What to produce:
Set the images aside and retype the whole listing exactly.

*** Material supplied ***

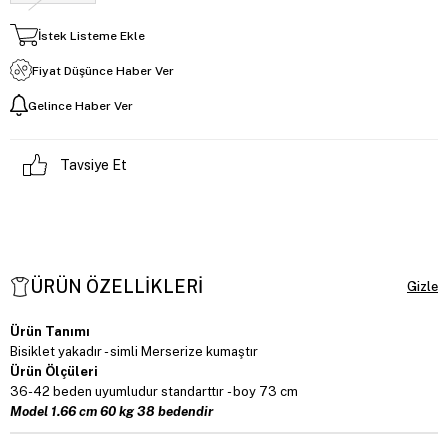
İstek Listeme Ekle
Fiyat Düşünce Haber Ver
Gelince Haber Ver
Tavsiye Et
ÜRÜN ÖZELLIKLERI
Ürün Tanımı
Bisiklet yakadır - simli Merserize kumaştır
Ürün Ölçüleri
36-42 beden uyumludur standarttır - boy 73 cm
Model 1.66 cm 60 kg 38 bedendir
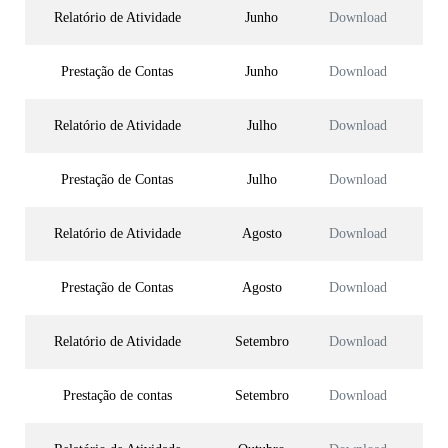
Relatório de Atividade
Junho
Download
Prestação de Contas
Junho
Download
Relatório de Atividade
Julho
Download
Prestação de Contas
Julho
Download
Relatório de Atividade
Agosto
Download
Prestação de Contas
Agosto
Download
Relatório de Atividade
Setembro
Download
Prestação de contas
Setembro
Download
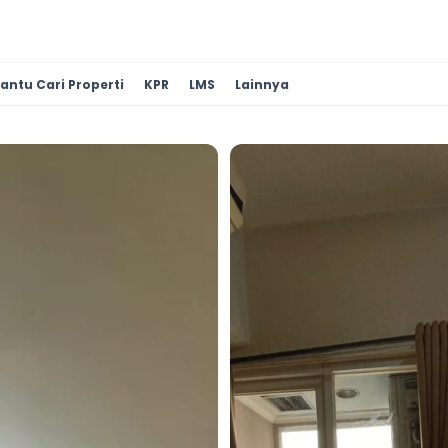
antu Cari Properti
KPR
LMS
Lainnya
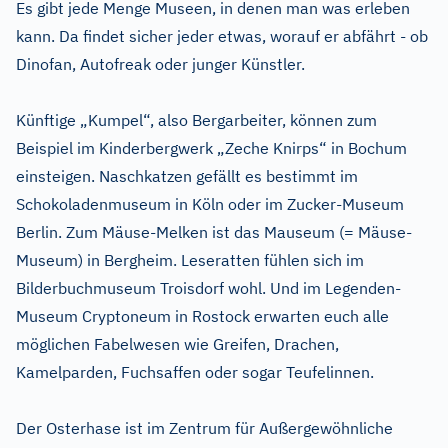
Es gibt jede Menge Museen, in denen man was erleben
kann. Da findet sicher jeder etwas, worauf er abfährt - ob
Dinofan, Autofreak oder junger Künstler.
Künftige „Kumpel“, also Bergarbeiter, können zum
Beispiel im Kinderbergwerk „Zeche Knirps“ in Bochum
einsteigen. Naschkatzen gefällt es bestimmt im
Schokoladenmuseum in Köln oder im Zucker-Museum
Berlin. Zum Mäuse-Melken ist das Mauseum (= Mäuse-
Museum) in Bergheim. Leseratten fühlen sich im
Bilderbuchmuseum Troisdorf wohl. Und im Legenden-
Museum Cryptoneum in Rostock erwarten euch alle
möglichen Fabelwesen wie Greifen, Drachen,
Kamelparden, Fuchsaffen oder sogar Teufelinnen.
Der Osterhase ist im Zentrum für Außergewöhnliche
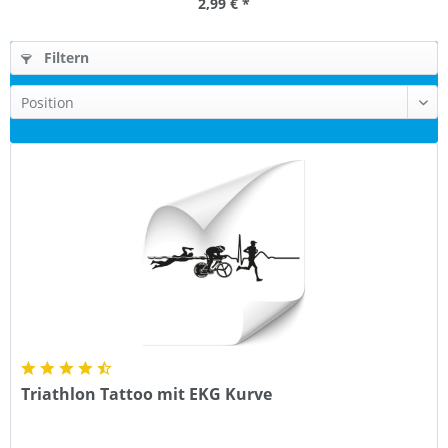
2,99 € *
Filtern
Triathlon Tattoo mit EKG Kurve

***

Problem solution:
İstek Listeme Ekle
Fiyat Düşünce Haber Ver
Gelince Haber Ver
Tavsiye Et
ÜRÜN ÖZELLIKLERI
Ürün Tanımı
Bisiklet yakadır - simli Merserize kumaştır
Ürün Ölçüleri
36-42 beden uyumludur standarttır - boy 73 cm
Model 1.66 cm 60 kg 38 bedendir
Relatório de Atividade
Junho
Download
Prestação de Contas
Junho
Download
Relatório de Atividade
Julho
Download
Prestação de Contas
Julho
Download
Relatório de Atividade
Agosto
Download
Prestação de Contas
Agosto
Download
Relatório de Atividade
Setembro
Download
Prestação de contas
Setembro
Download
antu Cari Properti
KPR
LMS
Lainnya
Es gibt jede Menge Museen, in denen man was erleben
kann. Da findet sicher jeder etwas, worauf er abfährt - ob
Dinofan, Autofreak oder junger Künstler.
Künftige „Kumpel“, also Bergarbeiter, können zum
Beispiel im Kinderbergwerk „Zeche Knirps“ in Bochum
einsteigen. Naschkatzen gefällt es bestimmt im
Schokoladenmuseum in Köln oder im Zucker-Museum
Berlin. Zum Mäuse-Melken ist das Mauseum (= Mäuse-
Museum) in Bergheim. Leseratten fühlen sich im
Bilderbuchmuseum Troisdorf wohl. Und im Legenden-
Museum Cryptoneum in Rostock erwarten euch alle
möglichen Fabelwesen wie Greifen, Drachen,
Kamelparden, Fuchsaffen oder sogar Teufelinnen.
Der Osterhase ist im Zentrum für Außergewöhnliche
2,99 € *
Filtern
Triathlon Tattoo mit EKG Kurve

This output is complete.